> [VERIFIQUE A COMPREENSÃO]:
1 - Reescreva a parte do relato sobre a dor nas férias em Portugal que começa nas palavras "Seriam férias de" e vai até "liberaram. Diagnóstico: gastroenterite.", inclusive, substituindo "tomografia computadorizada" por "ressonância magnética".
2 - Dê continuidade ao relato sobre a dor nas férias em Portugal, a partir da última frase apresentada.

> [TRECHO]:
....
Seriam férias de reencontro em julho com a filha numa casa alugada no meio do silêncio, praias de rio e mar, numa aldeia de mil habitantes. De repente, uma dor alucinante. “Vomitei, pensei em intoxicação alimentar. Fui a um hospital público a duas horas e meia dali, em Portimão, no Algarve”. Como a fila dava voltas na emergência por conta da Covid, a próxima parada foi um hospital particular, à 1h da madrugada. Fez tomografia computadorizada do abdômen. Injetaram um remédio para dor, deram antibiótico e a liberaram. Diagnóstico: gastroenterite.
Como continuava a urrar de dor, com febre, voltou com a filha para Lisboa. Foi ao consultório de um médico brasileiro que atende também na rede pública. Ele diagnosticou cálculo renal. “Deu uma batida do rim. Eu pulei. 'Viu? É pedra no rim, aposto' ”. No dia seguinte, já de cadeira de rodas pela dor, foi à CUF, o sonho de todo mundo. Tipo Copa Star, Sírio Libanês. O ultrassom renal não acusou nada. “Só olharam o rim. Não investigaram. Português pensa na caixinha”.
....
> [LISTAGEM DE DADOS]:
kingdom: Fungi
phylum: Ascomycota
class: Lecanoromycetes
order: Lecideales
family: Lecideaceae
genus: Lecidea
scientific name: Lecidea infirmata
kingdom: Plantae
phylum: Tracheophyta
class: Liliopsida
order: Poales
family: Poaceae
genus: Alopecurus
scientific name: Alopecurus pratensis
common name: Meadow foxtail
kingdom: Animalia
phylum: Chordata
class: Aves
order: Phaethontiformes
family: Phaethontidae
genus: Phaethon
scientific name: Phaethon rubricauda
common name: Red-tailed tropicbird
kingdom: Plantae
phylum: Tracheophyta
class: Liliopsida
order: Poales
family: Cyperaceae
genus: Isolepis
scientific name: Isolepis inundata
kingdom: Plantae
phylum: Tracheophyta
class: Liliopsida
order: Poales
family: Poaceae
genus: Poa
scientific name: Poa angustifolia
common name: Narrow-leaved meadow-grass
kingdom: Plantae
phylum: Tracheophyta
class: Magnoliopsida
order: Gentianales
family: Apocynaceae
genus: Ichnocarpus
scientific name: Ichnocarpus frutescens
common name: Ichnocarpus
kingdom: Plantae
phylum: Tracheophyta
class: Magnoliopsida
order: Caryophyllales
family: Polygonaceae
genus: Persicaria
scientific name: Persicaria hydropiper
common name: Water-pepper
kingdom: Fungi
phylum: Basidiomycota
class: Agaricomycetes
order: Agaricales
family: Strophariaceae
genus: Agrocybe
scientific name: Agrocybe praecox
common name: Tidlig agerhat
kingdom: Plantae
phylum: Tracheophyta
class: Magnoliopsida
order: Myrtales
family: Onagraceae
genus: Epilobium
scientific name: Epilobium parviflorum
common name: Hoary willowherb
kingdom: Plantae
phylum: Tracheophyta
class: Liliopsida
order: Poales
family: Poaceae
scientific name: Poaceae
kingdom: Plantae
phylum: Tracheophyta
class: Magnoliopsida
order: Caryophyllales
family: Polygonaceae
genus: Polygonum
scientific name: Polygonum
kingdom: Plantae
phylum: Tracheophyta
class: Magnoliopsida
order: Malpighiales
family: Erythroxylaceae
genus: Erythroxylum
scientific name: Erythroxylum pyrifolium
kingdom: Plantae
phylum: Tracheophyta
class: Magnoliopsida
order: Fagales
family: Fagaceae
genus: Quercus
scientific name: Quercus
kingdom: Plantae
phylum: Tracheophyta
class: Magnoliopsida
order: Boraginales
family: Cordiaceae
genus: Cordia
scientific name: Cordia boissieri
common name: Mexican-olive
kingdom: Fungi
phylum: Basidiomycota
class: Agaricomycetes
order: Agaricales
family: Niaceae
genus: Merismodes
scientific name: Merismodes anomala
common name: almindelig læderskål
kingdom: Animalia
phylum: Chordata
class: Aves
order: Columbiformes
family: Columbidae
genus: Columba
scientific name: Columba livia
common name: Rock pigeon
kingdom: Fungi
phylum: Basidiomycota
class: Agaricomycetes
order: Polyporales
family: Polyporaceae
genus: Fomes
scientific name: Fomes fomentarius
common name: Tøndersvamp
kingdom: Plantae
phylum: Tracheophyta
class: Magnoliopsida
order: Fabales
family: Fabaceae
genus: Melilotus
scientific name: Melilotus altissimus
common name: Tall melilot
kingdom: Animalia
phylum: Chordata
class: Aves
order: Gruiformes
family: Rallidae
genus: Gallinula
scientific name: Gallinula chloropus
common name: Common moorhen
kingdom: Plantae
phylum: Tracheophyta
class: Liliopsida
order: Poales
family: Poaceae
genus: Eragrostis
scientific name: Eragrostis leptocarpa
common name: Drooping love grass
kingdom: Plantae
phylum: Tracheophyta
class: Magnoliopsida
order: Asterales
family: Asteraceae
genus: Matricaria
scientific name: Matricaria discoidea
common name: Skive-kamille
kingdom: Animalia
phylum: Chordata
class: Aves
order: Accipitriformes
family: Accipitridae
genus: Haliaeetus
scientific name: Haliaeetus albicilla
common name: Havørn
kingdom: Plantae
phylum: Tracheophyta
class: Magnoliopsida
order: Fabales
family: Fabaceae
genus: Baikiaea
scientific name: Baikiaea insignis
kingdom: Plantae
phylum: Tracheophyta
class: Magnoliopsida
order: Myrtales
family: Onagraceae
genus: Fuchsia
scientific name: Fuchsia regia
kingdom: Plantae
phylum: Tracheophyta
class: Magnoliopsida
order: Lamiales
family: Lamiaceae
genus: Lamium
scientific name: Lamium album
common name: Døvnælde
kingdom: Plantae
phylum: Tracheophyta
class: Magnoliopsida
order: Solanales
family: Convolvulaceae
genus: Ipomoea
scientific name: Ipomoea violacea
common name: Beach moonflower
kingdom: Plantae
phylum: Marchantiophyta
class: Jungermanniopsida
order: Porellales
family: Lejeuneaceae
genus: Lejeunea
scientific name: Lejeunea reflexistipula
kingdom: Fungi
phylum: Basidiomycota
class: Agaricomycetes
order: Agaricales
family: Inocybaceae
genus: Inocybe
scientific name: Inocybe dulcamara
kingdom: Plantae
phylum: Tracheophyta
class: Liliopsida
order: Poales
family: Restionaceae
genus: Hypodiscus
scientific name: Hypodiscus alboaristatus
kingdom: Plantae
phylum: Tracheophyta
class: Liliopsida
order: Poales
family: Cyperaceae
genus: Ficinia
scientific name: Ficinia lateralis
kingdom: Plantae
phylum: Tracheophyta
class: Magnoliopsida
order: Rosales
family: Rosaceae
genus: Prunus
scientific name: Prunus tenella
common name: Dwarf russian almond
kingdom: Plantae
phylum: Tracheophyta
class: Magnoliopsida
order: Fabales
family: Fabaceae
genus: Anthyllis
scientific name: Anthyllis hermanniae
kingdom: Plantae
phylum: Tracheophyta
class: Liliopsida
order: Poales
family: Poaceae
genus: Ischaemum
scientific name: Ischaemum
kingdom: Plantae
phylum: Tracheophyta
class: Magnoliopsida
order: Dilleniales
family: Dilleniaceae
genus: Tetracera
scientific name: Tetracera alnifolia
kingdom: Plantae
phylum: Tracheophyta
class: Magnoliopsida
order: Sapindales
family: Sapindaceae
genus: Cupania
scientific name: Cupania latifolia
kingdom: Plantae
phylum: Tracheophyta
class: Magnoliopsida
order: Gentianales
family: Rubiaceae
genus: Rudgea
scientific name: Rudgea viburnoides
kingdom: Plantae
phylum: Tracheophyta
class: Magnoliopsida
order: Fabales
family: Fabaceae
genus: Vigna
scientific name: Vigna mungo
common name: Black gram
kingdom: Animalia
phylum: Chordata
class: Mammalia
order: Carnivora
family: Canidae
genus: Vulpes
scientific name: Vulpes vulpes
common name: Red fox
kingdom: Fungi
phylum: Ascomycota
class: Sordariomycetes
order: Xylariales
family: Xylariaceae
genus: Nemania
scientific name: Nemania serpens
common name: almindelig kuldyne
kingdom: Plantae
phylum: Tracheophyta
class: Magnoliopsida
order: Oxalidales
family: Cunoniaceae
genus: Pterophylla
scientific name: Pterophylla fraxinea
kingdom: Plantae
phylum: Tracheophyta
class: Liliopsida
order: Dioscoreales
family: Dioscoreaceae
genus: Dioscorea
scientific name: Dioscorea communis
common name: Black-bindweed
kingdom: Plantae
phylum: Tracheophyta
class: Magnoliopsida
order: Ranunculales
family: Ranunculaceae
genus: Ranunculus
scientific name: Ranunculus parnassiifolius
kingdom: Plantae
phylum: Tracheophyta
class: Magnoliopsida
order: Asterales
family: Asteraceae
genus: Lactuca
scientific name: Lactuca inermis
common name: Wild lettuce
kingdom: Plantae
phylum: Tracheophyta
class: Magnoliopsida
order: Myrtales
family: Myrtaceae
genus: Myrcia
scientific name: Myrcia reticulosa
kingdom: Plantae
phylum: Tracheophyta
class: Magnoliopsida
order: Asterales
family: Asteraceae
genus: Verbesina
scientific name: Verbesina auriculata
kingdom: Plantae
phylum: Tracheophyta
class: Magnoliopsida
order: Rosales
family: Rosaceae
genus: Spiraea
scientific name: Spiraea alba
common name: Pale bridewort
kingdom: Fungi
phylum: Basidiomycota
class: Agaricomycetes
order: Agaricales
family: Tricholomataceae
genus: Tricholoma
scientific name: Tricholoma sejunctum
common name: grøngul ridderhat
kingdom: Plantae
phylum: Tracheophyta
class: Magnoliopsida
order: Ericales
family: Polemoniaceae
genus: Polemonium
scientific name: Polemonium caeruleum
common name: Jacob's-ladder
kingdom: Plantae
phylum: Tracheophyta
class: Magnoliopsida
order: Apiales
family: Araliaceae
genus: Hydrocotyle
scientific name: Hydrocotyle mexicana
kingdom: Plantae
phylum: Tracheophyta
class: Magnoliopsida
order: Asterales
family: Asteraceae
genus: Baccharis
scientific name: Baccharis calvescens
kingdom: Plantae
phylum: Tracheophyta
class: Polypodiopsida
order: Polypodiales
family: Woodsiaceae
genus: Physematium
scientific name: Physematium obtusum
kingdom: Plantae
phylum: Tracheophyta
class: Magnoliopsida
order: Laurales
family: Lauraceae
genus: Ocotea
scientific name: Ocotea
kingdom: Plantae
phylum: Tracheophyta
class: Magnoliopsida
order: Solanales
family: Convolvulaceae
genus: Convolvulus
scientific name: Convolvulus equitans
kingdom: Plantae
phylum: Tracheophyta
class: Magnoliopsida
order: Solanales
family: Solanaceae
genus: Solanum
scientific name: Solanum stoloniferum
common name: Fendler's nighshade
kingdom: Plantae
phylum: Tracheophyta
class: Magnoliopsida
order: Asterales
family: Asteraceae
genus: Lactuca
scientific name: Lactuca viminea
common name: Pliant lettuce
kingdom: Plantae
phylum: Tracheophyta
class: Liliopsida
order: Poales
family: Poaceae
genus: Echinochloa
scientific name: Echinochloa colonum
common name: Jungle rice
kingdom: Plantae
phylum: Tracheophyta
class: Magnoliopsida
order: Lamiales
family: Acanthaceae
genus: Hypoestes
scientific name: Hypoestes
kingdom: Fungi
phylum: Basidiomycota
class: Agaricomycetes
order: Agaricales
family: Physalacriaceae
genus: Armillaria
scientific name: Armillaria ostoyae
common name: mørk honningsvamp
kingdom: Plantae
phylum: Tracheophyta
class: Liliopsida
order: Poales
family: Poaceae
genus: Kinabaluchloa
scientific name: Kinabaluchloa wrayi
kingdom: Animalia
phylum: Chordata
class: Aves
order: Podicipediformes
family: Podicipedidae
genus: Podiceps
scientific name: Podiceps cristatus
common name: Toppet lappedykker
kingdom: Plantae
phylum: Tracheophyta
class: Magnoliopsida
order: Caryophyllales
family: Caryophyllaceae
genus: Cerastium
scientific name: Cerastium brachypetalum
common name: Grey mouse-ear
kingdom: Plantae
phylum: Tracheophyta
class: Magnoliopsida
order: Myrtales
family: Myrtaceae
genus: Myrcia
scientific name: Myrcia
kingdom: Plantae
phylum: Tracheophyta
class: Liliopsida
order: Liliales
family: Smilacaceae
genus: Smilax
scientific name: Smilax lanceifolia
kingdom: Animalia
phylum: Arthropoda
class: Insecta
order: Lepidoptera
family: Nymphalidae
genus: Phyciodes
....
> [RESULTADOS ESPERADOS]:
1 -
Seriam férias de reencontro em julho com a filha numa casa alugada no meio do silêncio, praias de rio e mar, numa aldeia de mil habitantes. De repente, uma dor alucinante. “Vomitei, pensei em intoxicação alimentar. Fui a um hospital público a duas horas e meia dali, em Portimão, no Algarve”. Como a fila dava voltas na emergência por conta da Covid, a próxima parada foi um hospital particular, à 1h da madrugada. Fez ressonância magnética do abdômen. Injetaram um remédio para dor, deram antibiótico e a liberaram. Diagnóstico: gastroenterite.

2 -
Sem evacuar e sem comer quase nada, barriga inchada como se estivesse grávida, começou a vomitar água. De ambulância dos bombeiros, foi para o Hospital Universitário São José, referência pública. O enfermeiro lhe deu uma pulseira verde, de casos não graves! Como gritava que ia morrer, uma residente se compadeceu e a mandou para o cirurgião. “Médicos não botam a mão em você até saber se está ou não com Covid. Fiz PCR na emergência, mas o resultado, negativo, levou seis horas! Uma sonda me tirou dois litros de suco gástrico. Mas só me operaram às 2h da manhã do dia seguinte”.
“Não fizeram ressonância. Abriram minha barriga, dos seios à virilha, sem saber o que havia dentro. Em duas horas, me abriram, descobriram o apêndice já supurado e me grampearam, técnica em desuso no Brasil. Fiquei 12 dias na UTI”. Outro trauma. “Só 4 enfermeiros por turno para 32 leitos. Cama quebrada. Sem suporte para o soro. A comadre não era individual. Era uma enfermaria mista. Talvez por ser uma sociedade patriarcal, cada homem tinha sua arrastadeira (comadre). Mulher não, tinha que pedir e esperar”. Teve diarreia, mas não havia papel no banheiro. Teve flebite e, quando reclamava de dor pedindo para trocar a veia, ouvia um deboche. “’O que é que é, brazuca?’ ‘Gente, sou cidadã portuguesa’, eu respondia. Muito preconceito”.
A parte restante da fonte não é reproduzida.